Ankara’da üniversite öğrencileri, 19 Mart’tan bu yana birçok şehirde sürdürdükleri eylemlerin bir parçası olarak dün gerçekleştirdikleri basın açıklamasıyla gözaltılara, tutuklamalara ve polis şiddetine tepki gösterdi. Açıklamada, gençliğin yükselttiği itirazın yalnızca güncel sorunlara değil, geleceksizliğe karşı bir yaşam talebine dönüştüğü vurgulandı.
25 Nisan’da 30 öğrencinin polis şiddetiyle gözaltına alındığını hatırlatan öğrenciler, basına yansıyan işkence görüntülerinin ardından Ankara Valiliği’nin yaptığı açıklamanın transfobik bir dil içerdiğine dikkat çekti.
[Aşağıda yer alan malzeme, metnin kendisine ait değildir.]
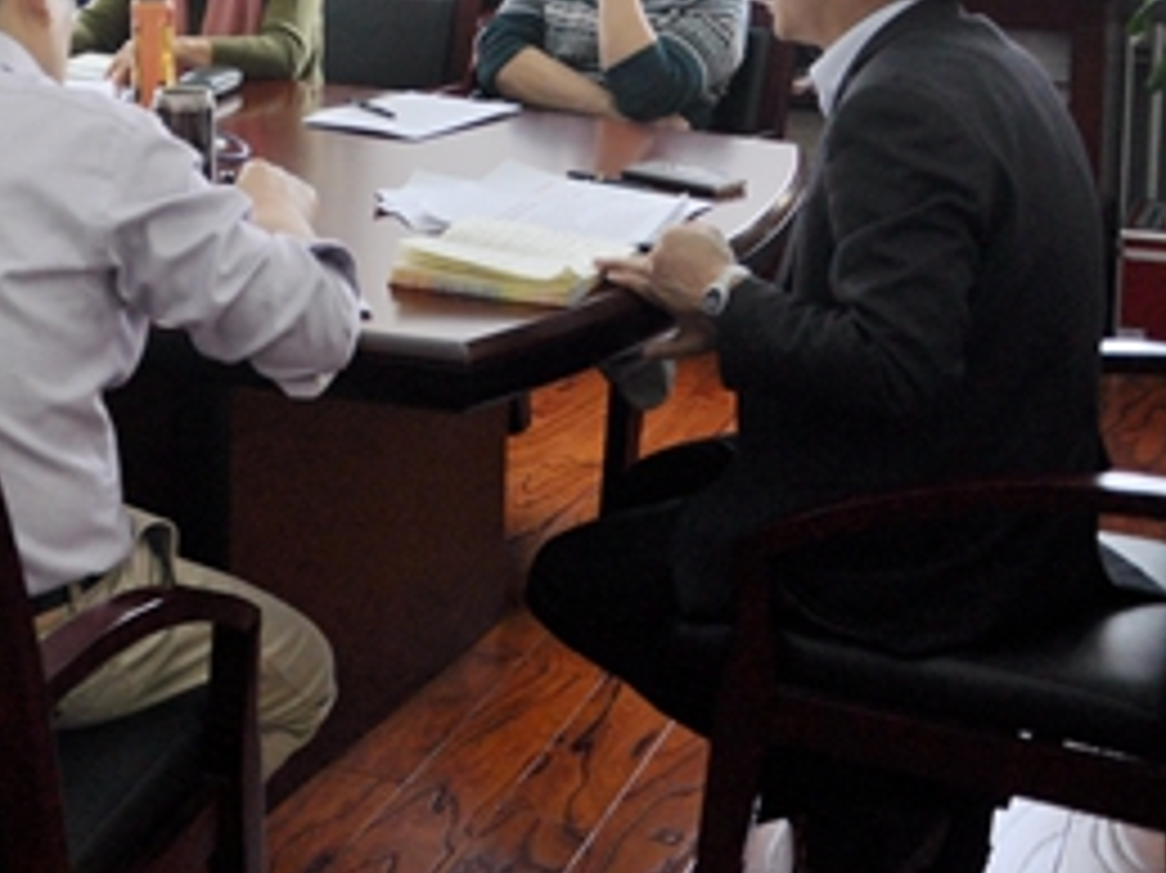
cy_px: -34
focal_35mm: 64
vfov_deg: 21.9
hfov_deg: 27.3
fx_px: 2155
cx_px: -162
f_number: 3.5
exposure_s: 1/400
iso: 640
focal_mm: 18
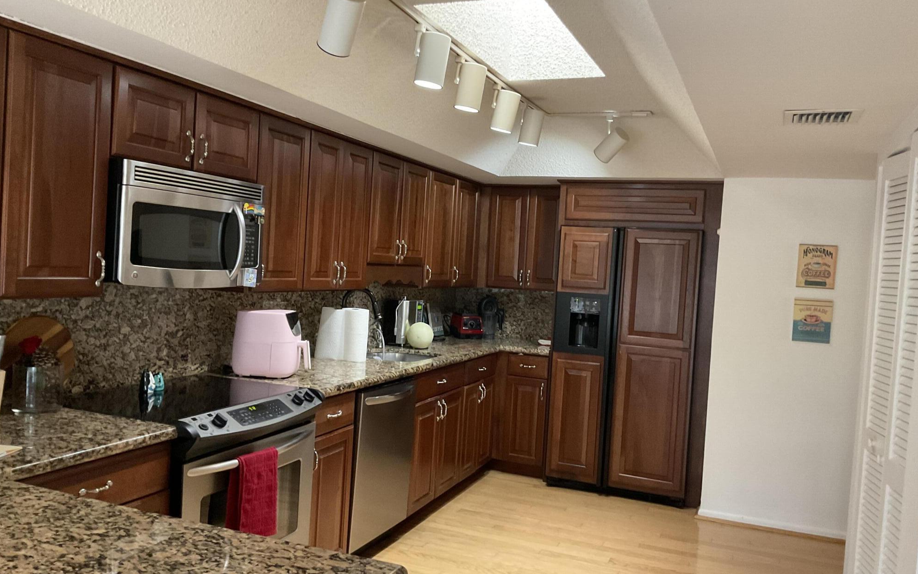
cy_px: 293
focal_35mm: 31
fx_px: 776
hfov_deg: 61.2
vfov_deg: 40.6
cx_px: 459
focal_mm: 3
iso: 320
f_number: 1.8
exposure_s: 1/36
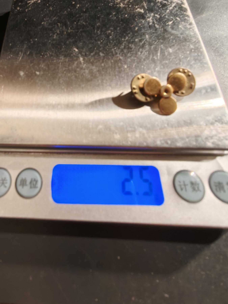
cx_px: 114
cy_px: 152
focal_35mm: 23
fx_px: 202
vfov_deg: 73.9
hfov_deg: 58.9
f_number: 2
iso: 250
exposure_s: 1/50
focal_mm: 2.32
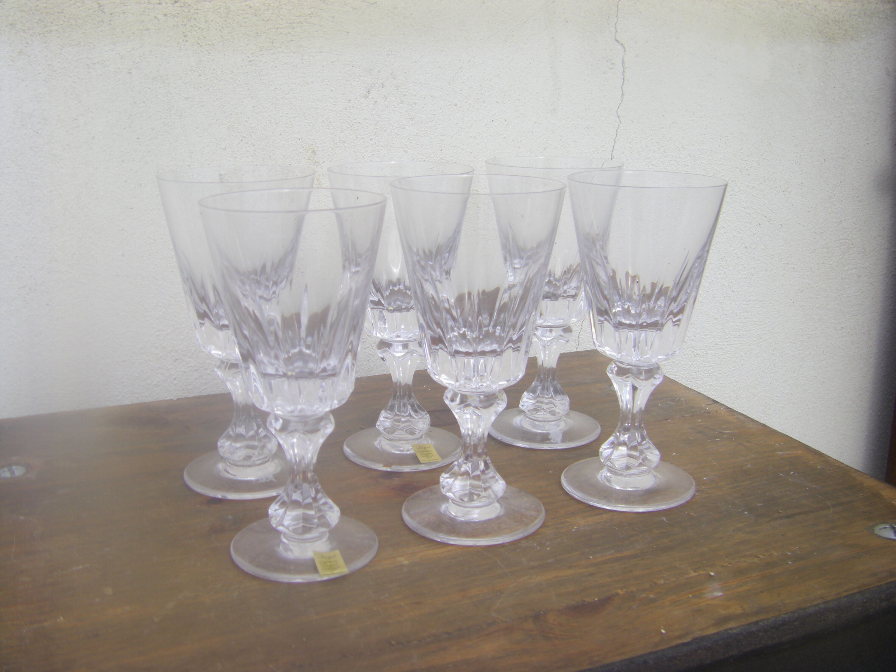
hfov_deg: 49.0
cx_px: 448
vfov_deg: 37.7
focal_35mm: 38
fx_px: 984
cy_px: 336
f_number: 3.5
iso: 64
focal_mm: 6.3
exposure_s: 1/320
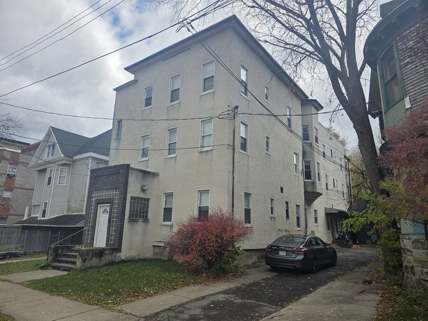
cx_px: 214
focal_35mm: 23
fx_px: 284
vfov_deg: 58.9
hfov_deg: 73.9
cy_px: 160
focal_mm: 6.3
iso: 80
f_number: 1.7
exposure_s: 1/3647
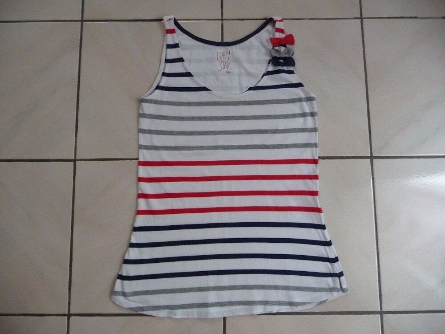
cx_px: 222
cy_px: 167
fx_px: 360
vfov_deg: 49.7
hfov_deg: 63.4
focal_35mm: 28
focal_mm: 4.7
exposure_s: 1/40
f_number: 3.3
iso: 800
Gözaltıların keyfi ve hukuka aykırı olduğu belirtilirken, sürecin “iktidarın gençliğe dönük baskı politikalarının bir parçası” olduğu ifade edildi.
‘Kamusal alandaki varlığımız suç sayılıyor’
27 Nisan’da Rojbin, Ozan, Taylan ve İbrahim isimli dört arkadaşlarının hiçbir hukuki gerekçe gösterilmeden tutuklandığını aktaran öğrenciler, “Bu durum, gençliğin kamusal alandaki varlığını suç sayan anlayışın açık göstergesidir,” dedi. İktidarın hukuku bir baskı aracına dönüştürdüğü vurgulanan açıklamada, mücadeleden geri adım atılmayacağı belirtildi.
‘Kuyu tipi hapishaneleri işkencedir’
Öğrenciler ayrıca, 24 Ocak’tan bu yana SGDF üyesi birçok öğrencinin “kuyu tipi” olarak bilinen ağır tecritli hapishanelerde tutulduğunu ve bu koşulların insanlık onuruna aykırı olduğunu belirtti. Bu hapishanelerinin derhal kapatılması çağrısında bulunarak, “Arkadaşlarımız serbest bırakılsın” dedi.
‘1 Mayıs bizimdir, Taksim bizimdir’
Açıklamada, sabah saatlerinde farklı şehirlerde gerçekleştirilen ev baskınlarına da değinilerek, 1 Mayıs öncesi devrimci gençliğe dönük operasyonların yıldırma politikalarının parçası olduğu ifade edildi. “1 Mayıs bizimdir, Taksim bizimdir. Meydanlarımızı terk etmeyeceğiz,” denildi.
Üniversiteliler, bu süreci yalnızca bir hukuk mücadelesi olarak değil, gençliğin demokratik haklarını savunma iradesi olarak gördüklerini vurguladı. Barınma krizinden işsizliğe, kadın cinayetlerinden doğa talanına kadar birçok alanda mücadele ettiklerini belirten gençler, “Geri adım atmayacağız” mesajını verdi.
Açıklama, “Arkadaşlarımız derhal serbest bırakılsın! Bu daha başlangıç, mücadeleye devam!” sözleriyle sona erdi.